From 2001, Malaysia allowed AirAsia to launch, directly competing with the national carrier in the low-cost segment. Other governments quickly followed.

The rise of low-cost carriers forced incumbents to restructure, but the challengers weren’t just about low airfares. They were able to charge less because of their use of websites and apps to sell tickets and artificial intelligence to optimize operations. By 2019, the challengers boasted higher passenger volumes than the flagship carriers.

Increasingly this was enabled by fintech. More Southeast Asians used online or mobile finance, including for buying airline tickets. E-commerce and ride-hailing companies such as Grab and GoTo have acquired digital banking licenses. And incumbents such as DBS have aggressively pursued digitalization.

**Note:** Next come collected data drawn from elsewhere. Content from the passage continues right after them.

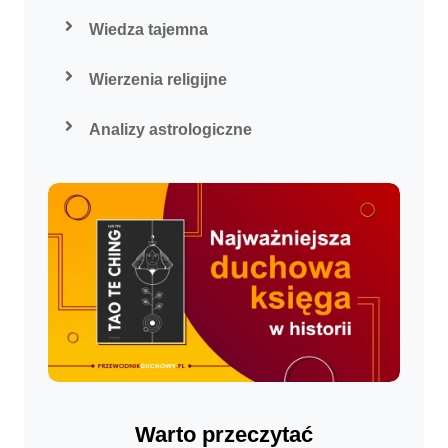
Wiedza tajemna
Wierzenia religijne
Analizy astrologiczne
Warto przeczytać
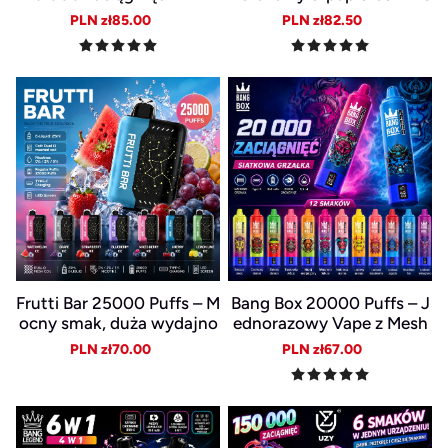
Vape Crystal, ładowalny U
makami
Sale
Regular
Sale
Regular
PLN zł85.00
PLN zł82.50
SB-C, Smart LED
price
price
price
price
Frutti Bar 25000 Puffs – M
Bang Box 20000 Puffs – J
ocny smak, duża wydajno
ednorazowy Vape z Mesh
ść i gładka para
Coil, USB-C i baterią 850
Sale
Regular
Sale
Regular
PLN zł70.00
PLN zł67.00
mAh
price
price
price
price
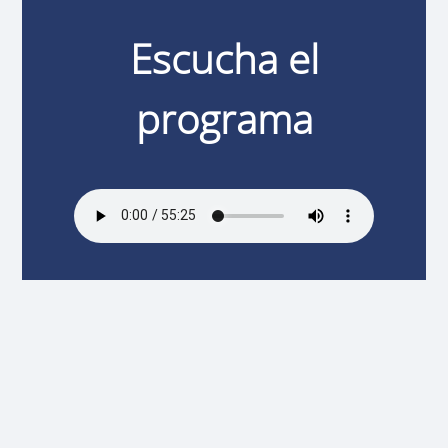
Escucha el
programa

Regulators have been supportive of fintech, even when it involves startups eating away at traditional banks’ market share, or when it raises questions about consumer protection.

Similarly with third-party logistics and super-apps, authorities have recognized that challengers are more likely to grow the economic pie by servicing the rising middle class. Incumbents that adapt to this new breed of digital entrepreneur will also thrive.

Stability through disruption

 Technology and disruption aren’t the only aspects the MHV/Bain paper touches on. It takes a broad sweep of economics, investment, and other policy areas. It finds that in some respects, Southeast Asia’s economic performance has actually been mediocre, compared to other regions such as Latin America, South Asia and Eastern Europe.

But Southeast Asia has been above all stable. Sometimes to a fault, with Malaysia and Thailand’s political ossification leading to performance setbacks over the past decade. It is vulnerable to a decline in global trade, but it is also well diversified in terms of trading partners, with many countries possessing metals and other natural resources in demand.

The best reason for optimism is that the region’s bureaucrats and ministers have proven ready to risk a little stability to allow disruptive startups. These have created a new class of wealthy entrepreneur and have forced family-owned conglomerates and state-linked companies to adapt.

Digitalization is creating networks of consumers across borders: think of aviation combined with payments and lending, and the cross-border spillover effects this creates. It has also raised the bar in terms of consumer expectations.

Digital finance has been a critical component of this change. Its role looks likely to accelerate.

*“Southeast Asia’s Pursuit of Emerging Markets Growth Crown: How Four Factors Could Step Up Southeast Asian Growth”, Angsana Council and Bain & Co, 2022.